> [ACTIVITY] Would you write out the entries below word for word, omitting the pictures?

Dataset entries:
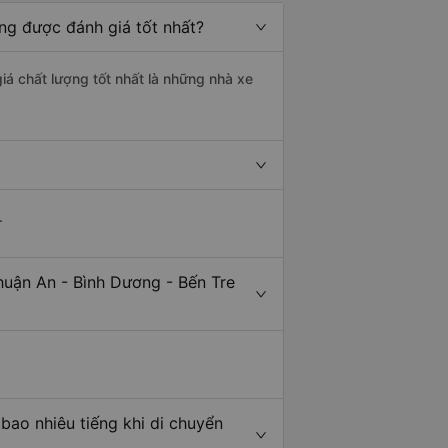
ơng được đánh giá tốt nhất?
iá chất lượng tốt nhất là những nhà xe
.
huận An - Bình Dương - Bến Tre
bao nhiêu tiếng khi di chuyển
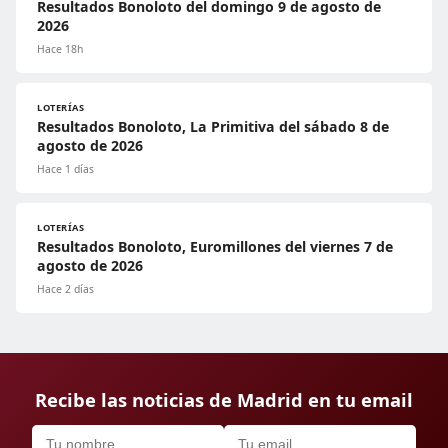
Resultados Bonoloto del domingo 9 de agosto de
2026
Hace 18h
LOTERÍAS
Resultados Bonoloto, La Primitiva del sábado 8 de
agosto de 2026
Hace 1 días
LOTERÍAS
Resultados Bonoloto, Euromillones del viernes 7 de
agosto de 2026
Hace 2 días
Recibe las noticias de Madrid en tu email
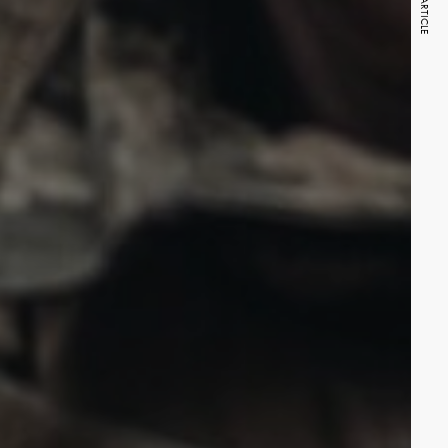
NEXT ARTICLE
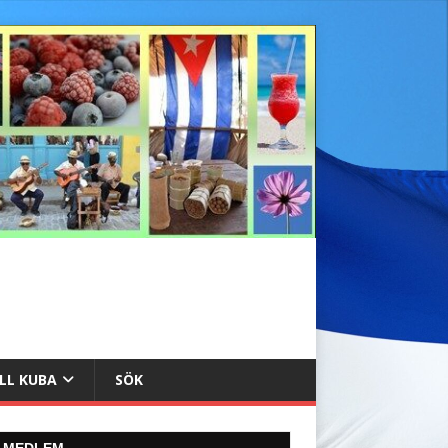
ILL KUBA
SÖK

> [ANSWER TO THIS EXERCISE]
ơng được đánh giá tốt nhất?
iá chất lượng tốt nhất là những nhà xe
.
huận An - Bình Dương - Bến Tre
bao nhiêu tiếng khi di chuyển
Resultados Bonoloto del domingo 9 de agosto de
2026
Hace 18h
LOTERÍAS
Resultados Bonoloto, La Primitiva del sábado 8 de
agosto de 2026
Hace 1 días
LOTERÍAS
Resultados Bonoloto, Euromillones del viernes 7 de
agosto de 2026
Hace 2 días
Recibe las noticias de Madrid en tu email
NEXT ARTICLE
ILL KUBA
SÖK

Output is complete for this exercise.